PROMPT → Reproduce word for word the part of the interview on Taj hotel brands below that lies between "How is the new" and "Taj hotel (shrugs).", inclusive.

How is the new brand architecture evolving? What is your rationale for doing so at this stage in Taj's history?

If you have some visitors coming in from London or New York and you need to take care of them, in Delhi you would put them up at the Taj Mansingh or Taj Palace. Next day they take the train to Agra, and check into the Taj View, Agra. They wonder about it, that it doesn't seem to fit in the Taj. Then they drive to Jaipur and stay in this palace where you pay $1,000 a day, which is also the Taj, and then they go to Varanasi, and stay at the Taj View Ganges and it's yet another Taj hotel (shrugs).

In the past 30-40 years that the company has grown, it has done so organically and has had fantastic locations and everything was the Taj. But, as global hotel companies started coming in, Marriot, Starwood, Hyatt – these hotel groups have 18-20 brands. Hyatt, for example, has eight brands — it comes into an area and carpets the area with its brands. It will look at areas where the Taj is not present and is not afraid to franchise its brand. For example, if you're a serious businessman and looking to do business in Japan, where would you stay? You could stay at the New Mandarin Orient hotel, the Peninsula or the Four Seasons, so the older hotels now have to contend with the new brands that have come in.

So, looking at that scenario and knowing how the country is morphing today, how or what do we as Taj do to make sure that in the next generation of the company we can protect our market share? Because the brands coming in are trying to eat away at our different markets, we had to do a brand architecture. So you have two-star economy in Ginger, you have upscale in The Gateway, four-star is Vivanta by Taj, and all the five-stars are Taj hotels. So we cover all segments. But, those hotels, they come in with huge loyalty programmes and with those programmes, draw in traffic and that puts us in a precarious position. To a certain extent the growth of Taj outside of India has been forced by this — to protect our market share, we identified 25 source markets of where our business comes from and that has been the main reason why we needed to go outside our boundaries today to protect our market; if you have all your eggs in one market you are more susceptible to things such as a tsunami or chikungunya, but this way at least one-third of our revenues is protected. So if our market tanks, whether Asia is up or Europe is down, this portfolio is protected as you reduce your risk for that period of time, and it happens as hotels are in a cyclical market. This is the eighth year for me in India and the fourth cycle I think I am seeing. But, the CAGR growth for the past five years has been 15 per cent and the market is quite strong.

GIVEN DATA →

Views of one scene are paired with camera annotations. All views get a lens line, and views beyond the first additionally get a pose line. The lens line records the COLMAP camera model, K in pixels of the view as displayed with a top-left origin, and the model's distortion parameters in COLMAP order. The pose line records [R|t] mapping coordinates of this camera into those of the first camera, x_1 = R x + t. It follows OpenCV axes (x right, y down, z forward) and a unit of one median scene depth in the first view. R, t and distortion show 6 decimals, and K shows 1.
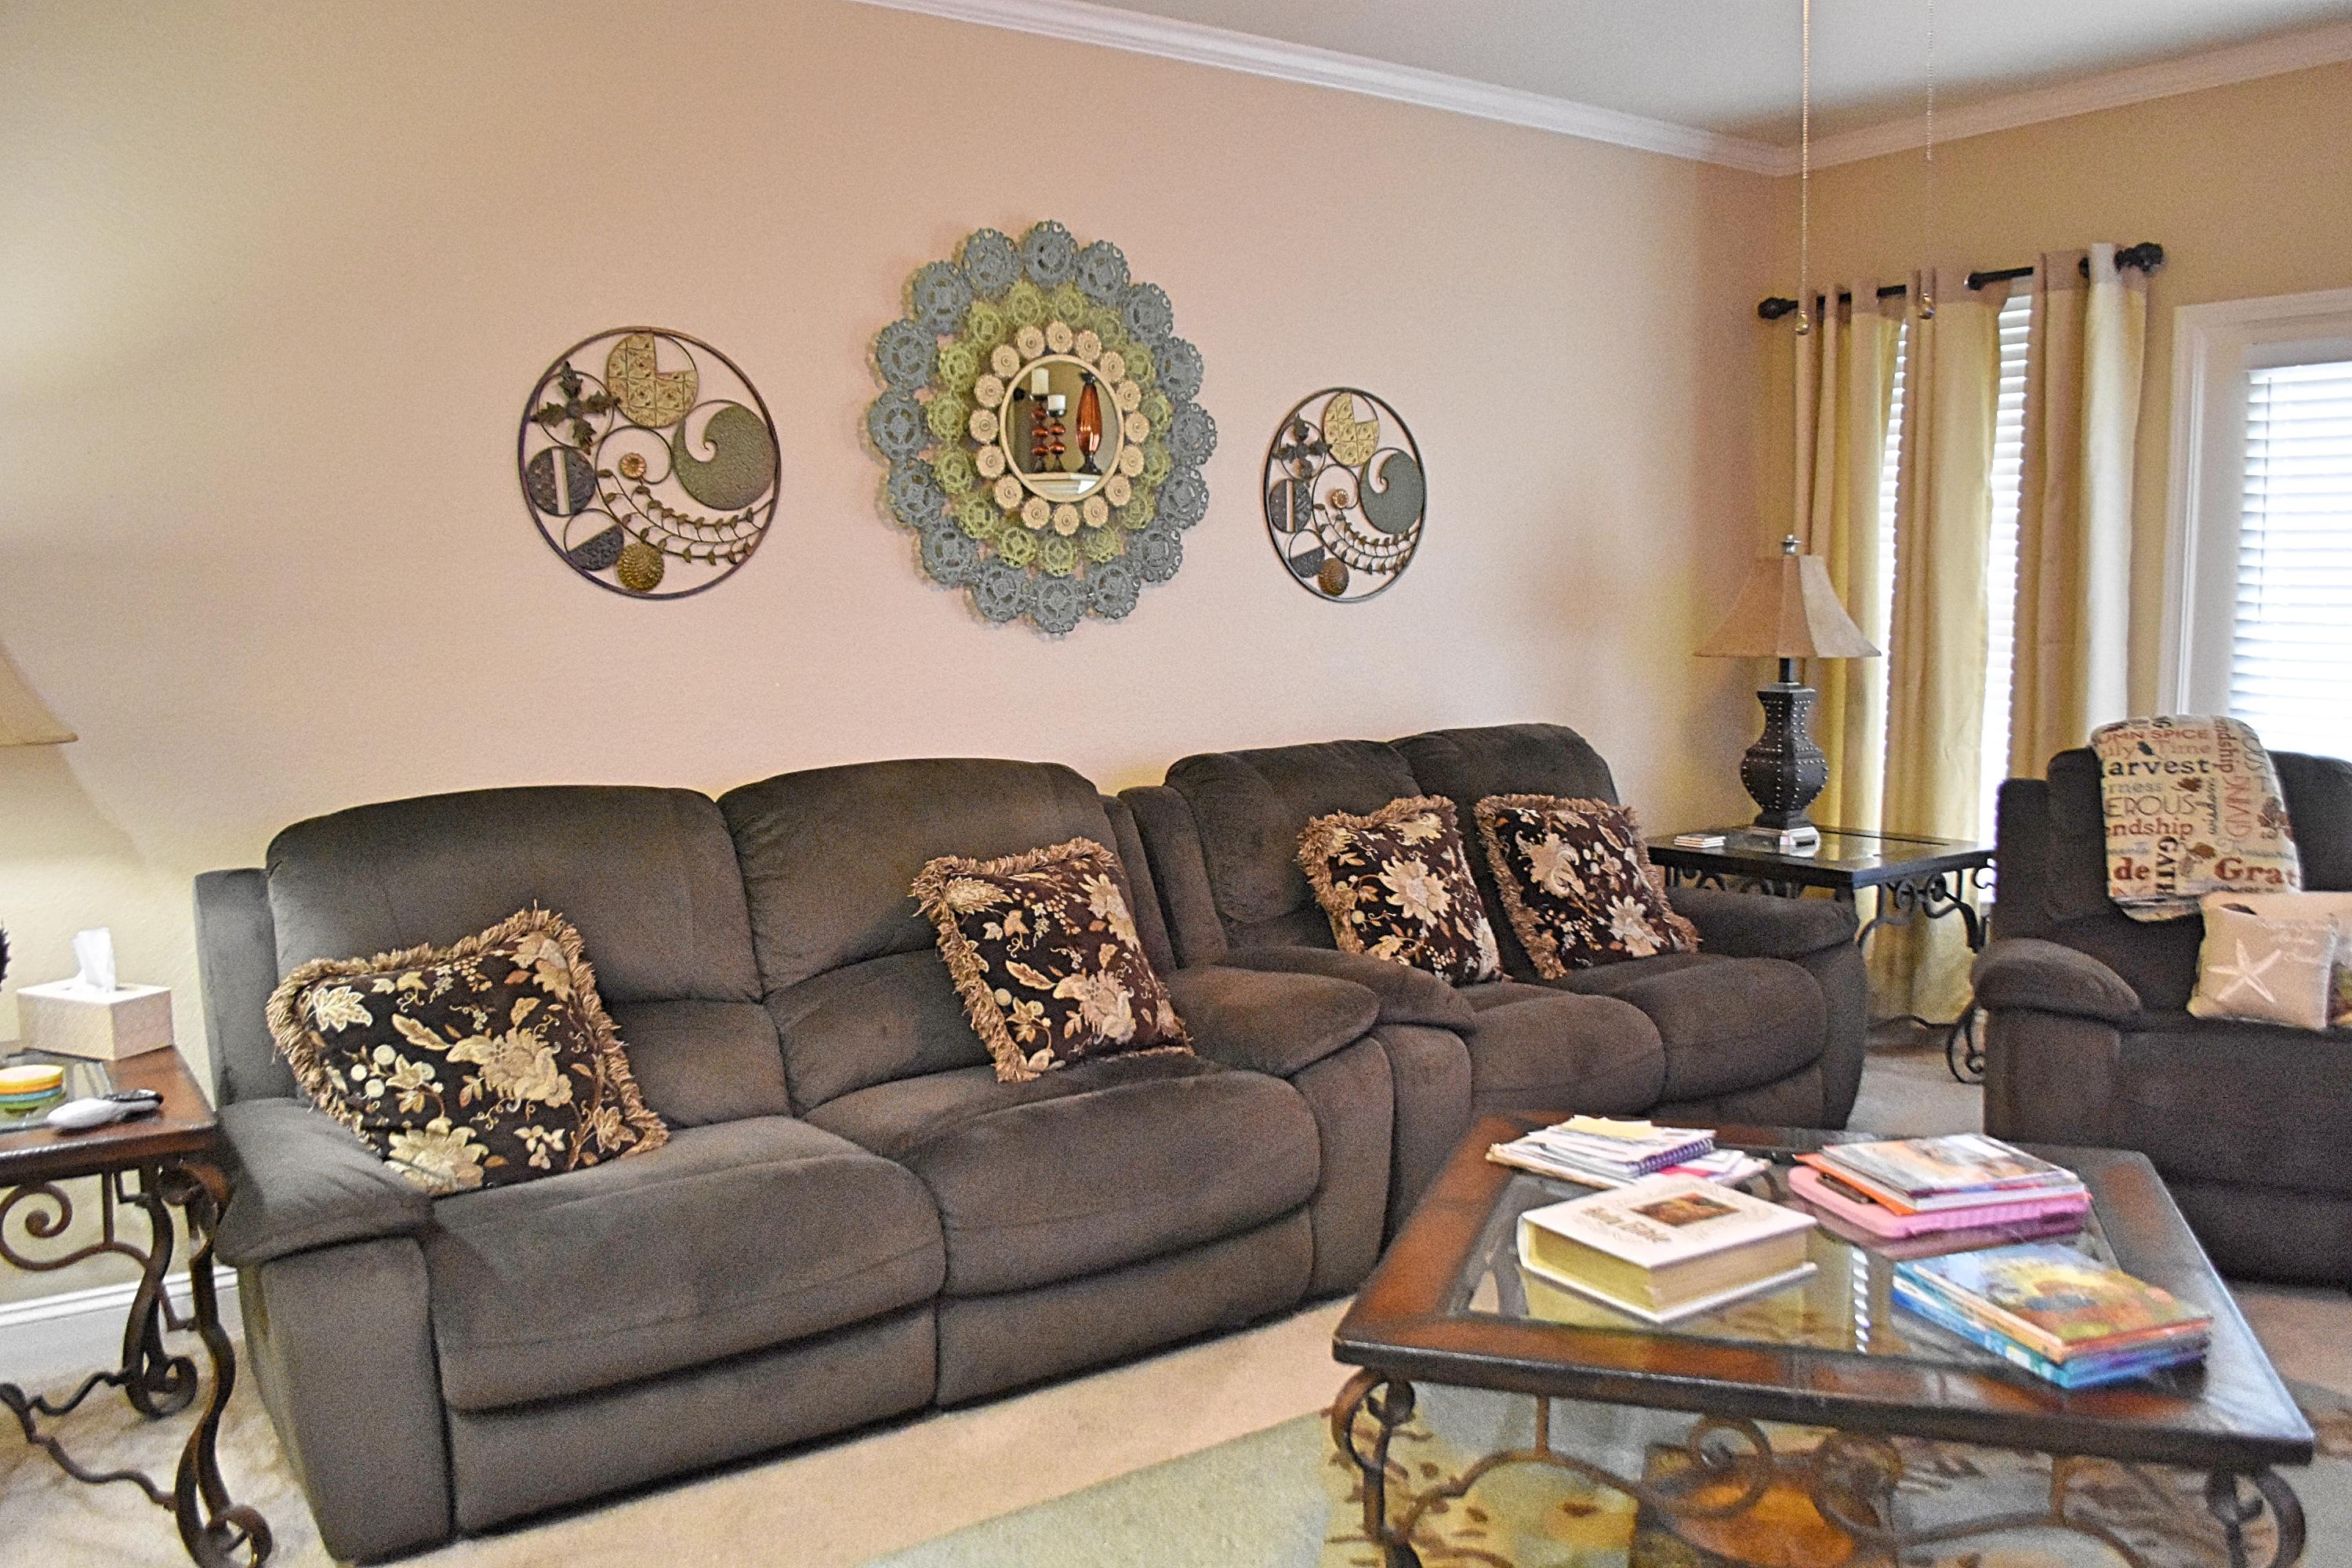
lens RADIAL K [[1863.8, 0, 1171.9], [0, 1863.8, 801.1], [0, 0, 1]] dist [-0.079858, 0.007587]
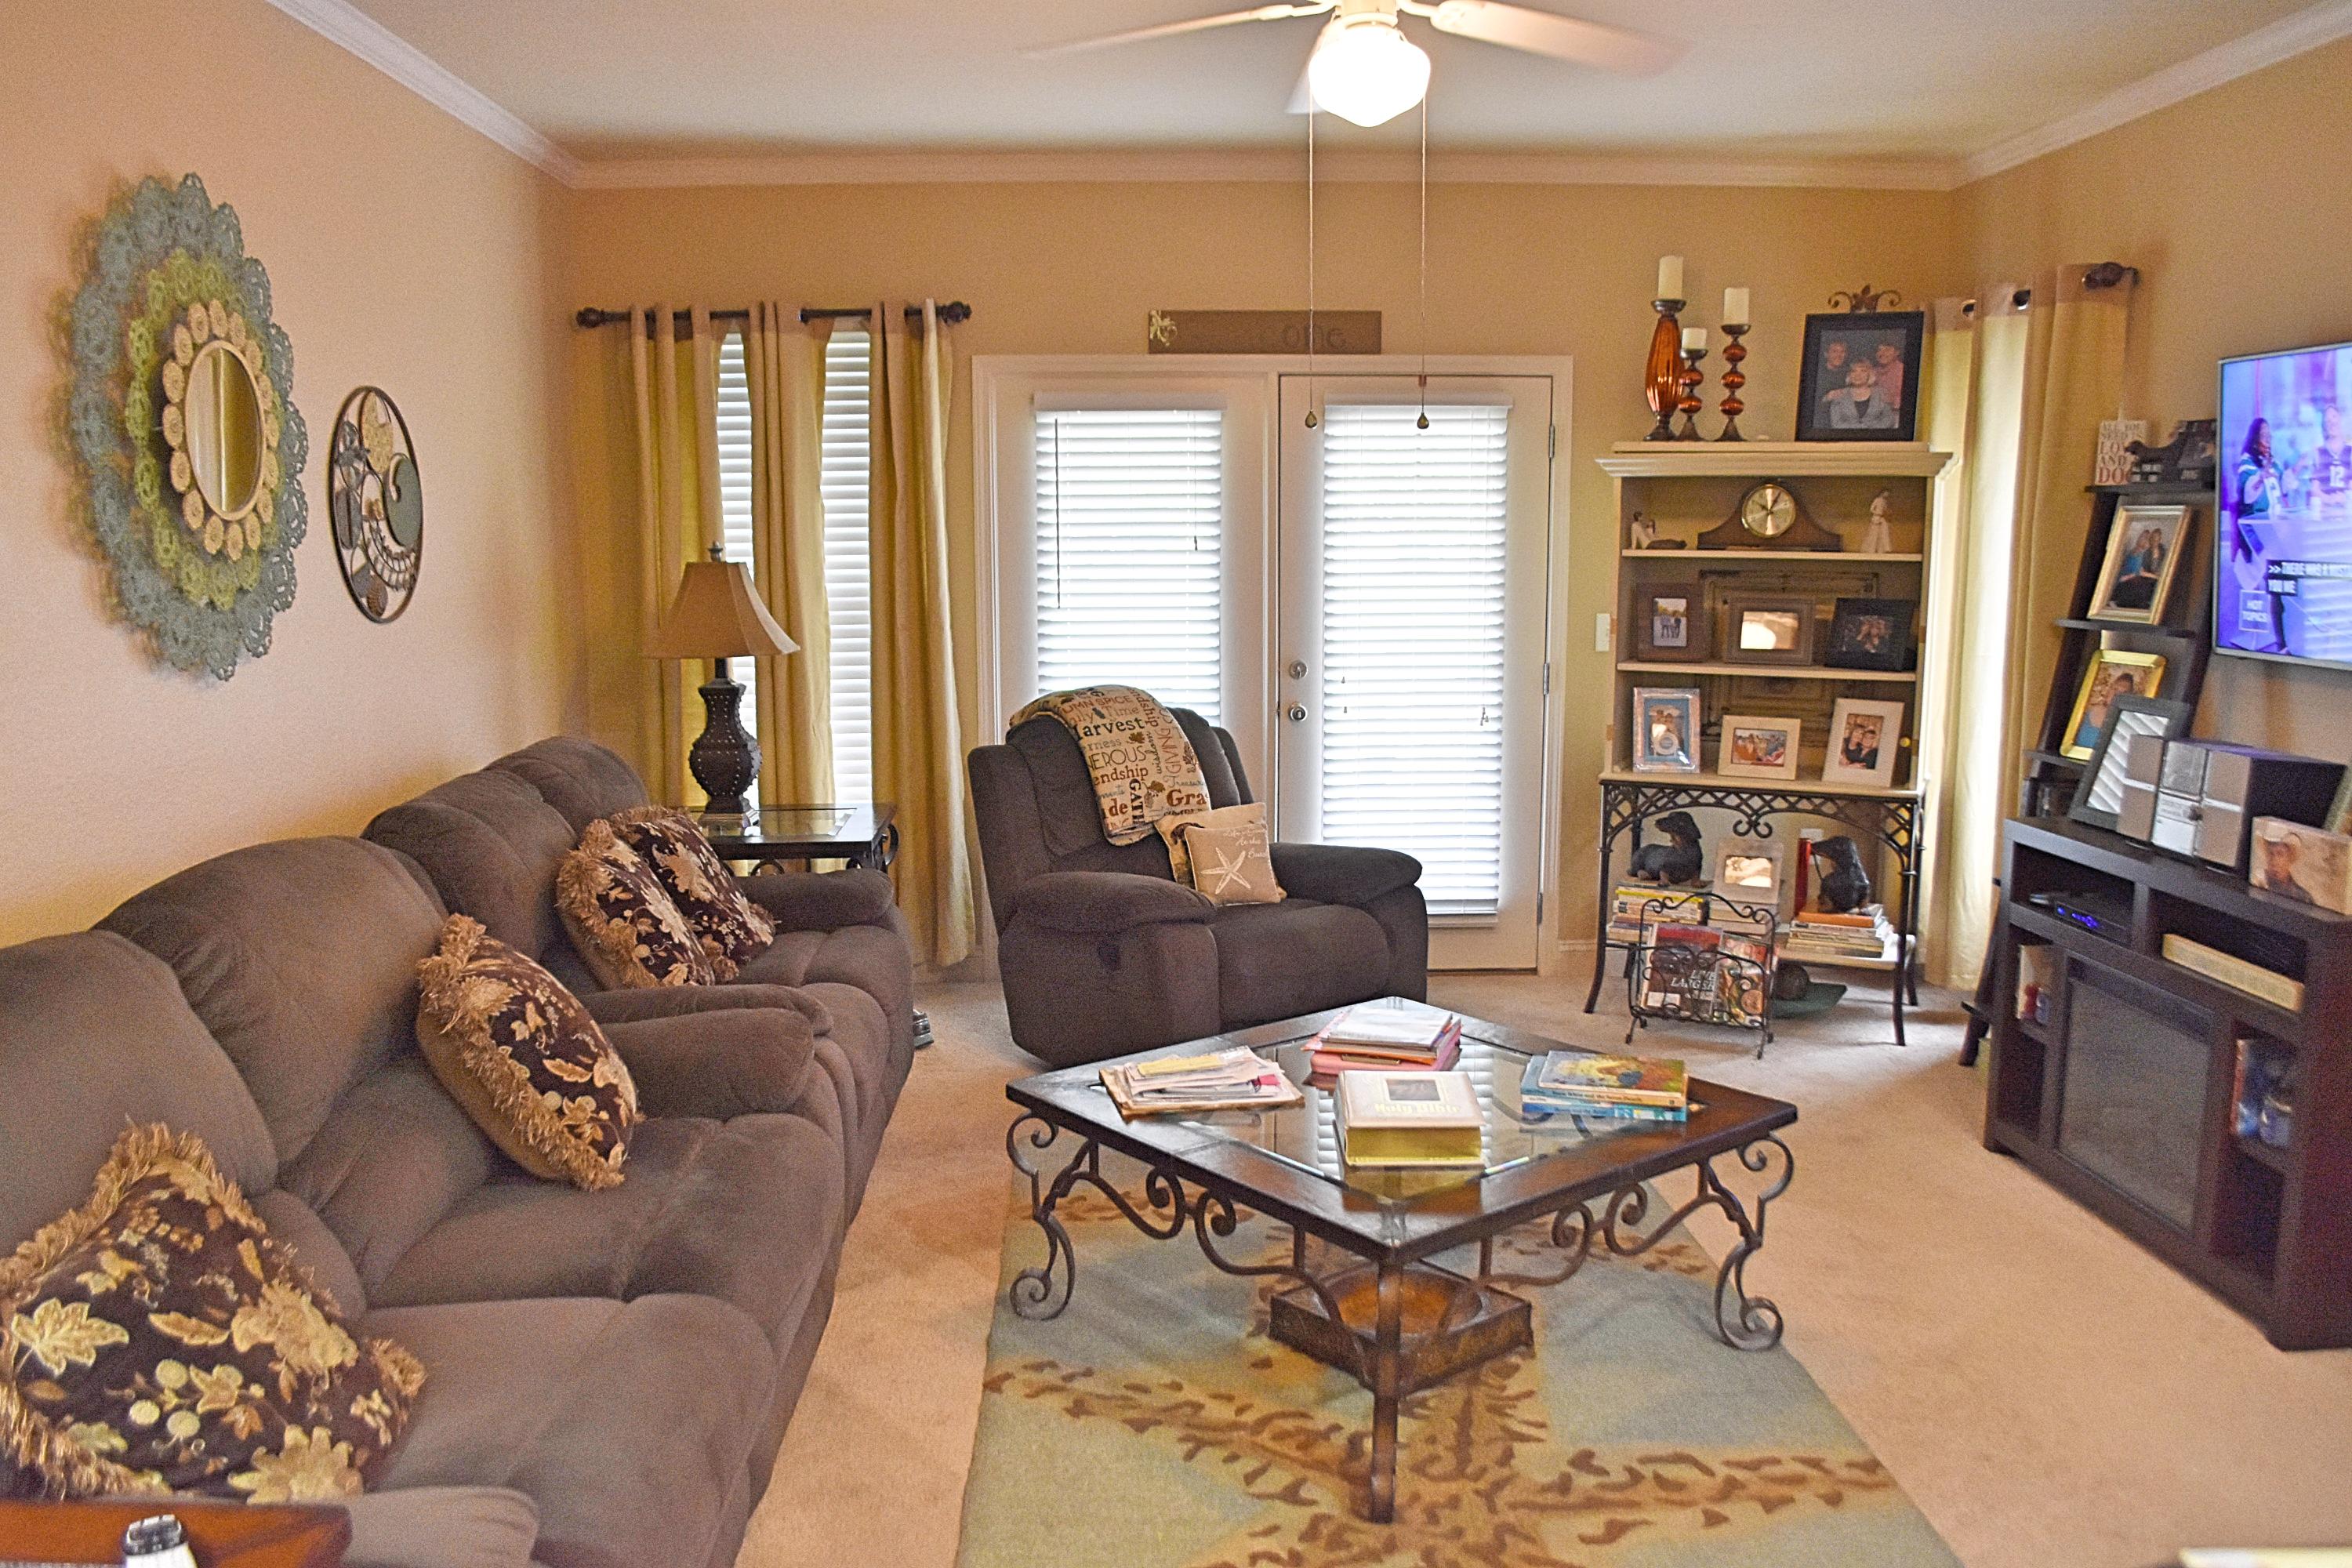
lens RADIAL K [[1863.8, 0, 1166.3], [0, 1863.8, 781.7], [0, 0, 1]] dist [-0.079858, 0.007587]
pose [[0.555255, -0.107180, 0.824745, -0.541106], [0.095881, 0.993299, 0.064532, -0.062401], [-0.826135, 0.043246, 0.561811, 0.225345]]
==
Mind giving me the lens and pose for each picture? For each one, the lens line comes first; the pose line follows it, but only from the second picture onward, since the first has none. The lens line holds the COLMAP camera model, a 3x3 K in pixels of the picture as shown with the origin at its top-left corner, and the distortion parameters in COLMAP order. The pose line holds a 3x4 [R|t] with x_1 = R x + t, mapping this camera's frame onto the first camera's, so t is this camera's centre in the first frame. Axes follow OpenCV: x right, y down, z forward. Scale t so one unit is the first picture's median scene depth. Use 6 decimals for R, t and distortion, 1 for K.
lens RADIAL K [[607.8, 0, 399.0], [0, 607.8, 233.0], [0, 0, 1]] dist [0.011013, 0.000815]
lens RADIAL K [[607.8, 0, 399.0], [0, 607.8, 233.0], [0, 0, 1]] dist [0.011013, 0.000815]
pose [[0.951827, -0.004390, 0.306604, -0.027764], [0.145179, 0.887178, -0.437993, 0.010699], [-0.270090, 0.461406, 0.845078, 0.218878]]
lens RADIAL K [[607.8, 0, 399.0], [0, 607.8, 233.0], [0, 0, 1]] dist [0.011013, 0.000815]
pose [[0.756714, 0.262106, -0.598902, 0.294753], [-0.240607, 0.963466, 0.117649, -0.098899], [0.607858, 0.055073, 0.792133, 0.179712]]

ANSWER →
How is the new brand architecture evolving? What is your rationale for doing so at this stage in Taj's history?

If you have some visitors coming in from London or New York and you need to take care of them, in Delhi you would put them up at the Taj Mansingh or Taj Palace. Next day they take the train to Agra, and check into the Taj View, Agra. They wonder about it, that it doesn't seem to fit in the Taj. Then they drive to Jaipur and stay in this palace where you pay $1,000 a day, which is also the Taj, and then they go to Varanasi, and stay at the Taj View Ganges and it's yet another Taj hotel (shrugs).